■ SUPPLIED RECORDS:
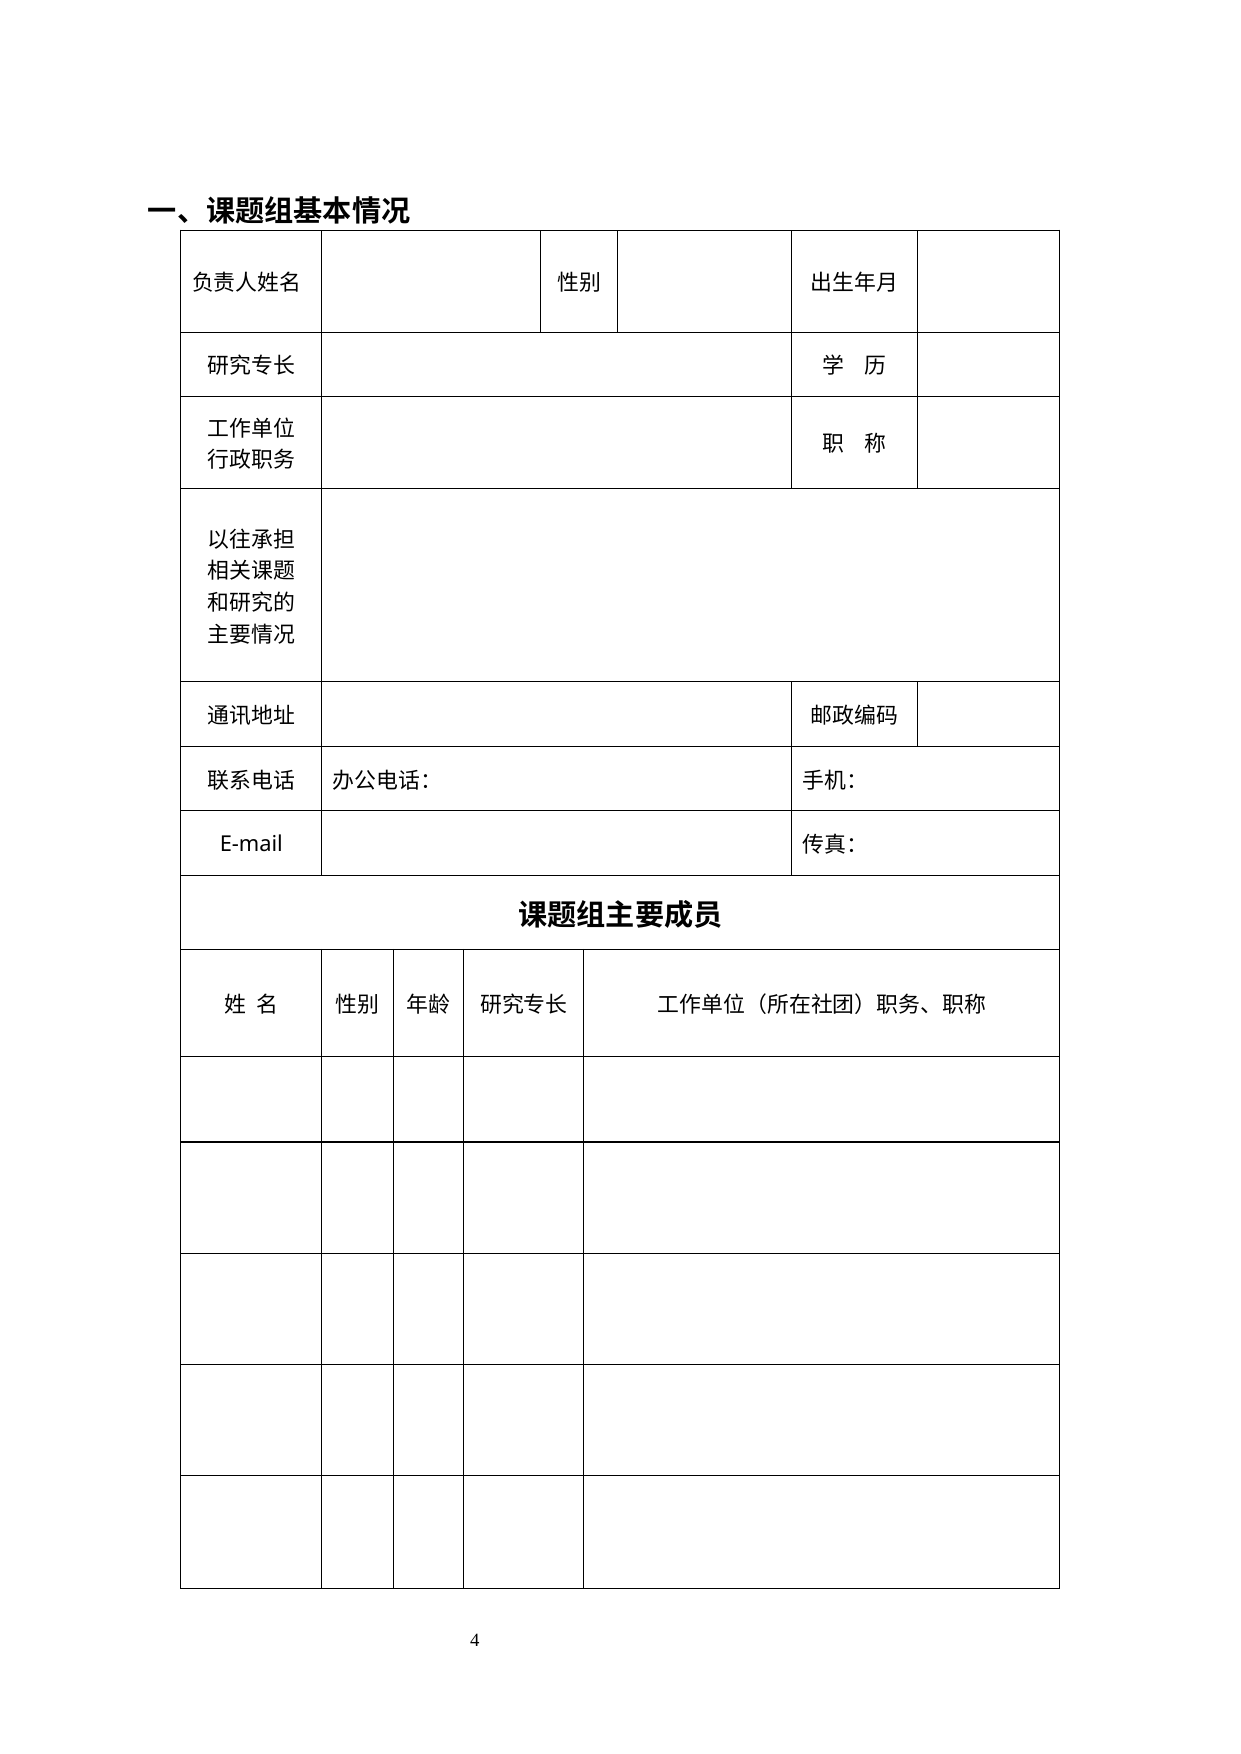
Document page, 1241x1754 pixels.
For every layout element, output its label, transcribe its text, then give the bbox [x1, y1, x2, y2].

table_cell 课题组主要成员 [181, 876, 1059, 949]
table_cell 通讯地址 [181, 682, 321, 746]
table_cell [464, 1476, 583, 1587]
table_cell [322, 489, 1059, 681]
table_cell [181, 1057, 321, 1141]
text 一、课题组基本情况 [148, 187, 1093, 229]
table_cell [464, 1254, 583, 1364]
table_cell [322, 1476, 393, 1587]
table_header 负责人姓名 [181, 231, 321, 332]
table_cell 研究专长 [181, 333, 321, 396]
table_cell [322, 1057, 393, 1141]
table_cell 学 历 [792, 333, 917, 396]
table_cell [181, 1254, 321, 1364]
table_cell [464, 1143, 583, 1253]
table_cell 工作单位（所在社团）职务、职称 [584, 950, 1059, 1056]
table_header 出生年月 [792, 231, 917, 332]
table_cell 姓 名 [181, 950, 321, 1056]
table_cell [322, 333, 791, 396]
table_cell [584, 1476, 1059, 1587]
table_cell 性别 [322, 950, 393, 1056]
table_cell E-mail [181, 811, 321, 875]
table_cell [322, 1143, 393, 1253]
table_cell [394, 1143, 463, 1253]
table_header [918, 231, 1059, 332]
table_cell [584, 1254, 1059, 1364]
table_cell [322, 1365, 393, 1475]
table_header [618, 231, 791, 332]
table_cell 工作单位 行政职务 [181, 397, 321, 488]
table_cell [181, 1365, 321, 1475]
table_cell [584, 1057, 1059, 1141]
table_cell 联系电话 [181, 747, 321, 810]
table_cell [584, 1365, 1059, 1475]
table_cell [464, 1365, 583, 1475]
table_cell [394, 1057, 463, 1141]
table_cell 邮政编码 [792, 682, 917, 746]
table_cell [322, 682, 791, 746]
table_cell 传真： [792, 811, 1059, 875]
table_cell [394, 1476, 463, 1587]
table_cell [394, 1254, 463, 1364]
table_cell [322, 811, 791, 875]
table_cell [181, 1143, 321, 1253]
table_cell [322, 397, 791, 488]
table_cell [181, 1476, 321, 1587]
table_cell [918, 397, 1059, 488]
table_cell 办公电话： [322, 747, 791, 810]
table_cell [584, 1143, 1059, 1253]
table_cell 研究专长 [464, 950, 583, 1056]
table_header [322, 231, 540, 332]
table_cell [322, 1254, 393, 1364]
table_cell [464, 1057, 583, 1141]
table_cell 年龄 [394, 950, 463, 1056]
table_cell 手机： [792, 747, 1059, 810]
table_cell [918, 333, 1059, 396]
table_cell 以往承担 相关课题 和研究的 主要情况 [181, 489, 321, 681]
table_cell [918, 682, 1059, 746]
table_cell [394, 1365, 463, 1475]
table_cell 职 称 [792, 397, 917, 488]
table_header 性别 [541, 231, 617, 332]
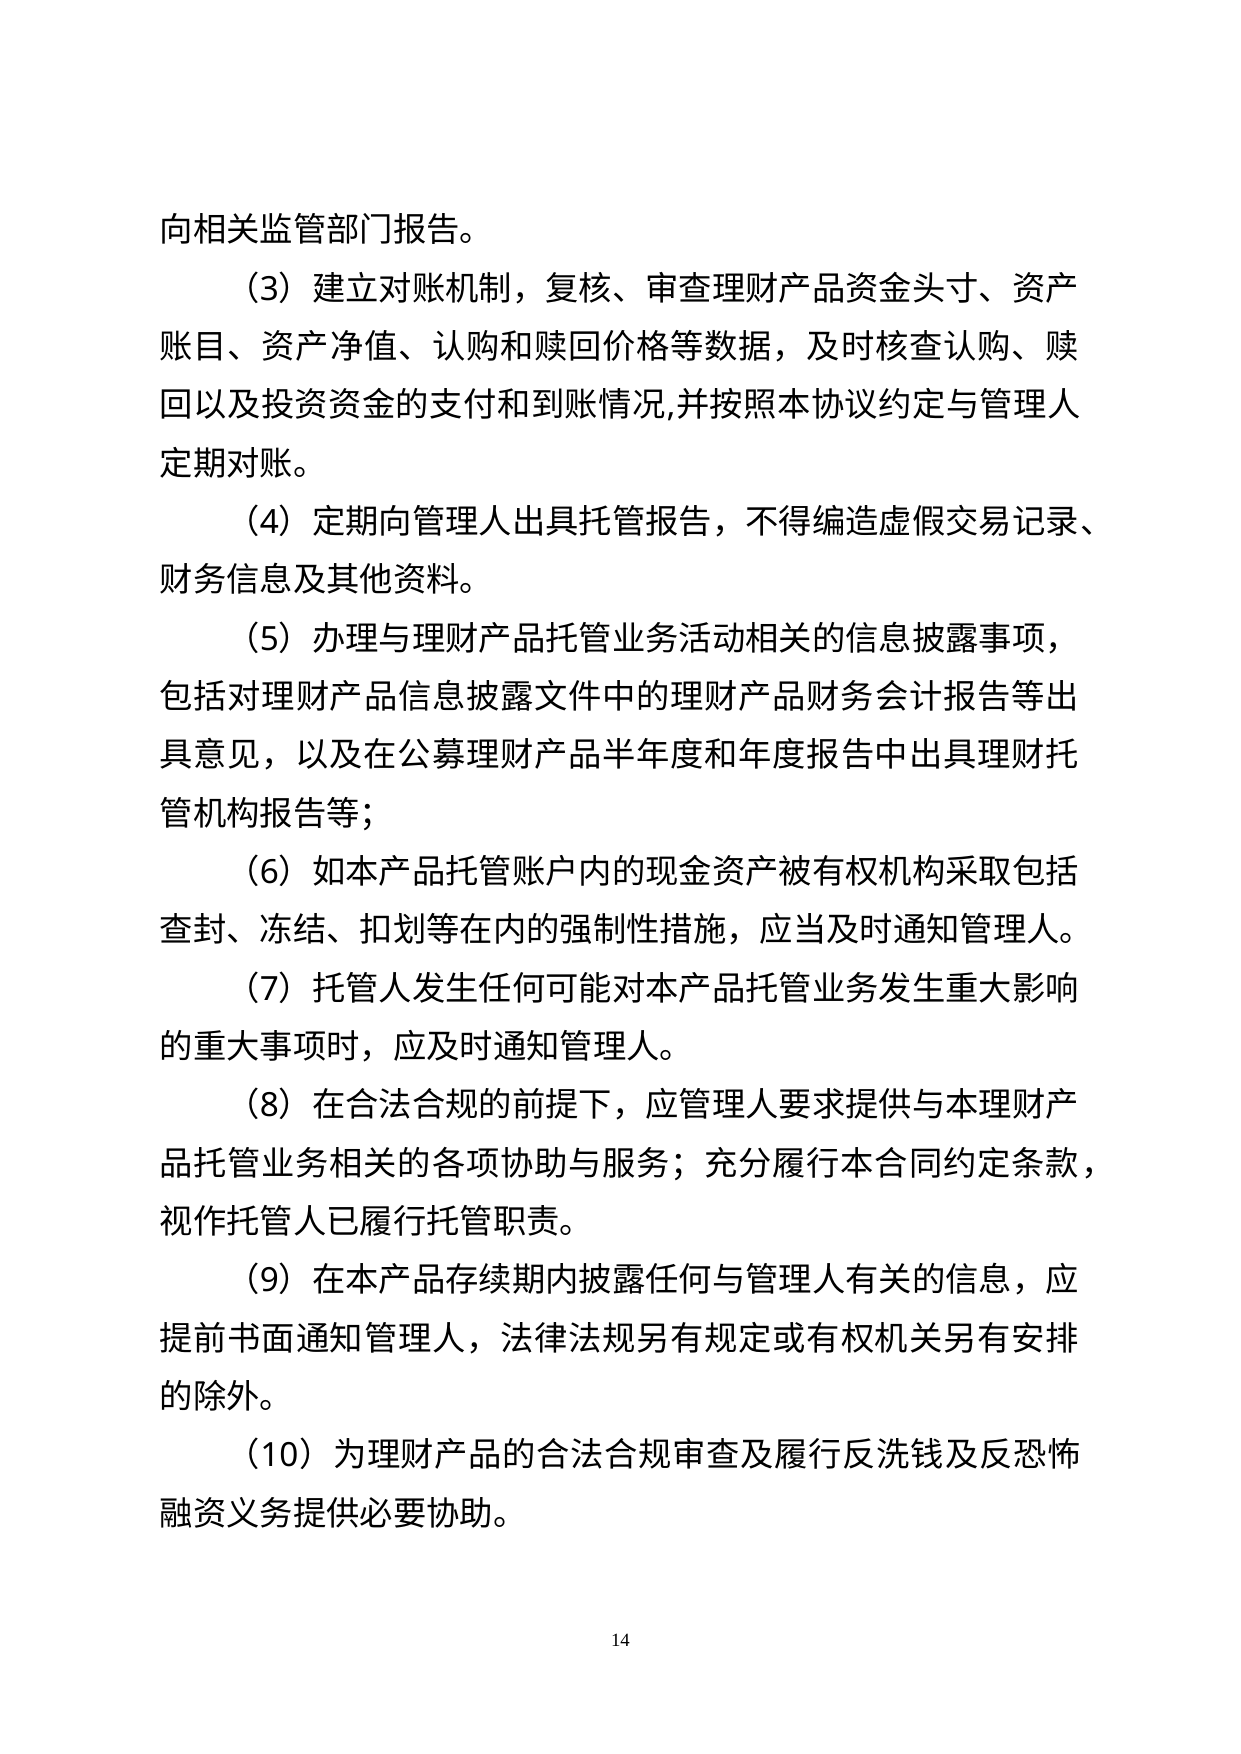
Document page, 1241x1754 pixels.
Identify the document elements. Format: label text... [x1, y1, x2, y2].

■ AIM OF THE EXERCISE: Please repeat the records above word for word, and do not include the pictures.

■ YOUR SOLUTION:
Document page, 1241x1754 pixels.
For every layout element, output its label, transcribe its text, then give the bbox [x1, y1, x2, y2].

table_cell 课题组主要成员 [181, 876, 1059, 949]
table_cell 通讯地址 [181, 682, 321, 746]
table_cell [464, 1476, 583, 1587]
table_cell [322, 489, 1059, 681]
table_cell [181, 1057, 321, 1141]
text 一、课题组基本情况 [148, 187, 1093, 229]
table_cell [464, 1254, 583, 1364]
table_cell [322, 1476, 393, 1587]
table_header 负责人姓名 [181, 231, 321, 332]
table_cell 研究专长 [181, 333, 321, 396]
table_cell [322, 1057, 393, 1141]
table_cell 学 历 [792, 333, 917, 396]
table_cell [181, 1254, 321, 1364]
table_cell [464, 1143, 583, 1253]
table_cell 工作单位（所在社团）职务、职称 [584, 950, 1059, 1056]
table_header 出生年月 [792, 231, 917, 332]
table_cell 姓 名 [181, 950, 321, 1056]
table_cell [322, 333, 791, 396]
table_cell [584, 1476, 1059, 1587]
table_cell 性别 [322, 950, 393, 1056]
table_cell E-mail [181, 811, 321, 875]
table_cell [322, 1143, 393, 1253]
table_cell [394, 1143, 463, 1253]
table_header [918, 231, 1059, 332]
table_cell [584, 1254, 1059, 1364]
table_cell [322, 1365, 393, 1475]
table_header [618, 231, 791, 332]
table_cell 工作单位 行政职务 [181, 397, 321, 488]
table_cell [181, 1365, 321, 1475]
table_cell [584, 1057, 1059, 1141]
table_cell 联系电话 [181, 747, 321, 810]
table_cell [584, 1365, 1059, 1475]
table_cell [464, 1365, 583, 1475]
table_cell [394, 1057, 463, 1141]
table_cell 邮政编码 [792, 682, 917, 746]
table_cell [322, 682, 791, 746]
table_cell 传真： [792, 811, 1059, 875]
table_cell [394, 1476, 463, 1587]
table_cell [394, 1254, 463, 1364]
table_cell [322, 811, 791, 875]
table_cell [181, 1143, 321, 1253]
table_cell [322, 397, 791, 488]
table_cell [181, 1476, 321, 1587]
table_cell [918, 397, 1059, 488]
table_cell 办公电话： [322, 747, 791, 810]
table_cell [584, 1143, 1059, 1253]
table_cell 研究专长 [464, 950, 583, 1056]
table_header [322, 231, 540, 332]
table_cell [322, 1254, 393, 1364]
table_cell [464, 1057, 583, 1141]
table_cell 年龄 [394, 950, 463, 1056]
table_cell 手机： [792, 747, 1059, 810]
table_cell [918, 333, 1059, 396]
table_cell 以往承担 相关课题 和研究的 主要情况 [181, 489, 321, 681]
table_cell [918, 682, 1059, 746]
table_cell [394, 1365, 463, 1475]
table_cell 职 称 [792, 397, 917, 488]
table_header 性别 [541, 231, 617, 332]
Document page, 1241x1754 pixels.
Identify the document elements. Format: label text... [x1, y1, x2, y2].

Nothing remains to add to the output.